A minha mente criativa anda assim há uma série de semanas... Não tenho grandes ideias, ando mole e sem iniciativa. Eu já sou perguiçoso por Natureza, mas ultimamente tenho-me sentido despojado de ideias e o blog tem-se ressentido disso: não fossem o spam e o habitual "hate mail" (João F., és a segunda alma deste blog), isto andaria pelas ruas da amargura. No entanto, e como irrompendo sei lá de onde, eis que uma nova torrente de pensamentos me invade e me sinto de novo pronto a escrever qualquer coisa. Portanto, vamos a isso.

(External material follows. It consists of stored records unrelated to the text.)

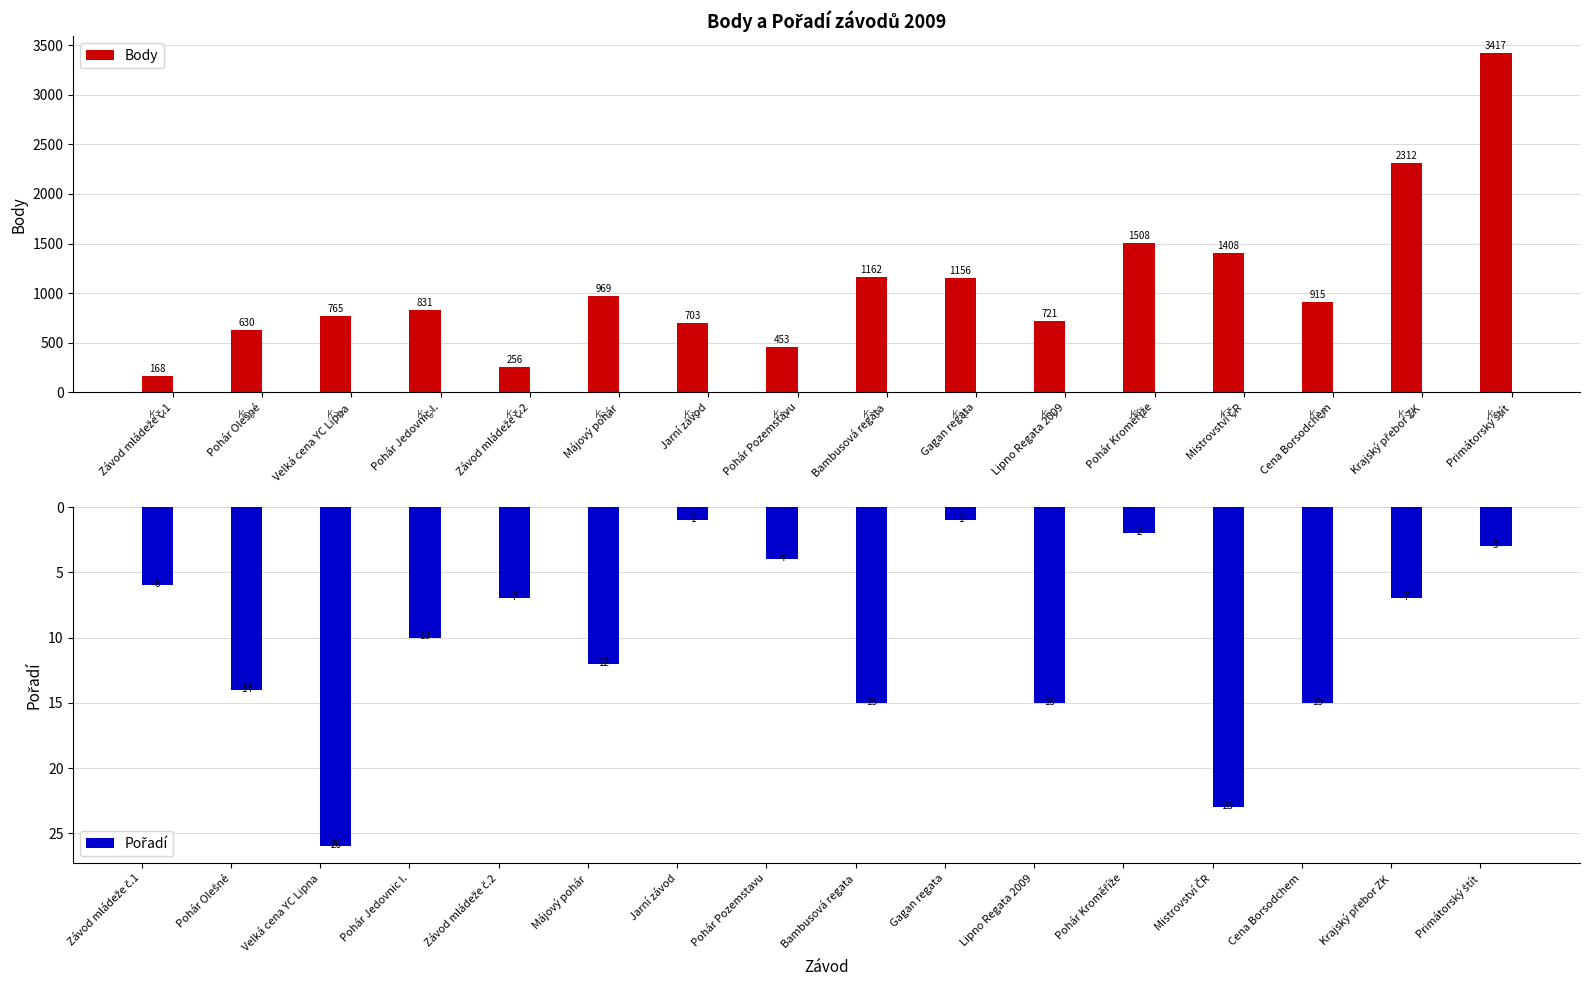

At which category is the sum across all series the highest?

Primátorský štít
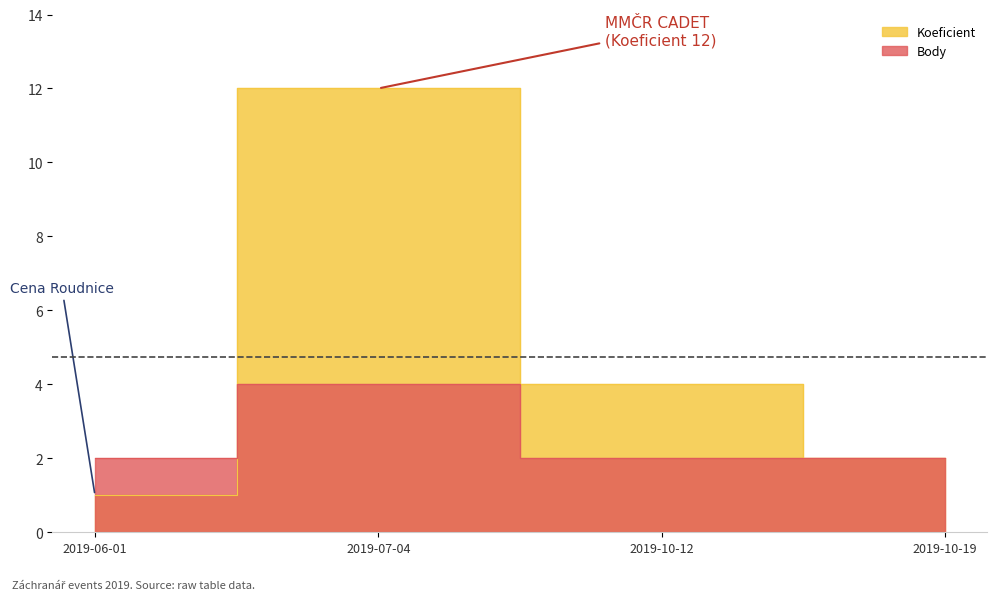

List the series in order of their peak value, highest first.

Koeficient, Body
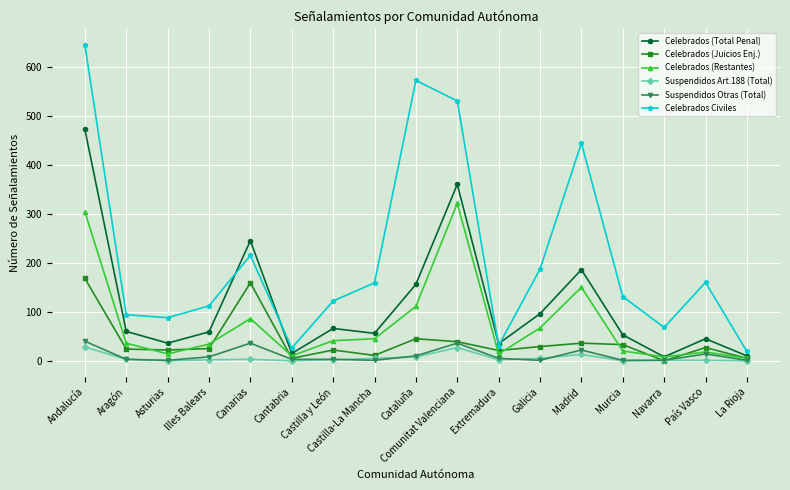

True or false: Suspendidos Art.188 (Total) has more than 0 interior local peaks.

True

quarta-feira, março 08, 2006

Terror



Quero escrever várias coisas ao mesmo tempo, mas as ideia snão saem para nenhuma delas: tenho uma carta para acabar e não lhe acho o fim; uma ideia para uma séride de televisão cujo início teima em não se desenrolar; um argumento para um filme que não enocntra maneira de fugir a cliché; uma pequena história sem ideias para lá serem metidas; e um post que à medida que o ecsrevo me atemoriza, pois tenho a escrita presa. Socorro! Quero que se faça luz!

domingo, janeiro 08, 2006

Nunca tive jeito...

... para escrever poemas. A única vez que o fiz foi num trabalho de casa de Português, no 11º ano, em que nos era sugerido que construíssemos poesia à boa maneira dos Rommânticos. Não o sie de cor, mas versava a tamética da morte, do suicídio e do amour fou. Enfim, uma coisa bem ao jeito daquela malta. A minha profesora gostou e por uns tempos, até pensei ser capaz de o fazer. sim, porque aquela mulher foi a pessoa que mais me influenciou no que escrevo, pois acreditou em mim e nas minhas capacidades e me convenceu que eu tinha imaginação suficiente para criar um estilo de escrita próprio e que servise a minha criatividade. Ela tinha razão. Bastou apoiar-me. Coisa rara.
No entanto, quando mais olhava para o poema, mais me convencia de que era muito artificial. Obedecia à métrica e tudo. Sabia, em mim, que a poesia seria aquela área da escrita onde nunca tocaria. Ainda hoje sou capaz de escrever histórias e contos, peças e guiões, ensaios e trabalhos científicos, sempre com elogios e olhando para eles com um grande orgulho, mas a poesia não. Talvez qualquer dia arrisque e faça alguma coisa. Tente. Mas neste momento, sinto que não sou bom a isso. Não tenho pureza de alma suficiente, ou igual capacidade de mentir ou fingir, para poetizar o que quer que seja. Além disso, neste momento, a única poesia que faria era algo relacionado com tristeza, melancolia e solidão; e para isso, este blog e os personagens que crio são suficientes.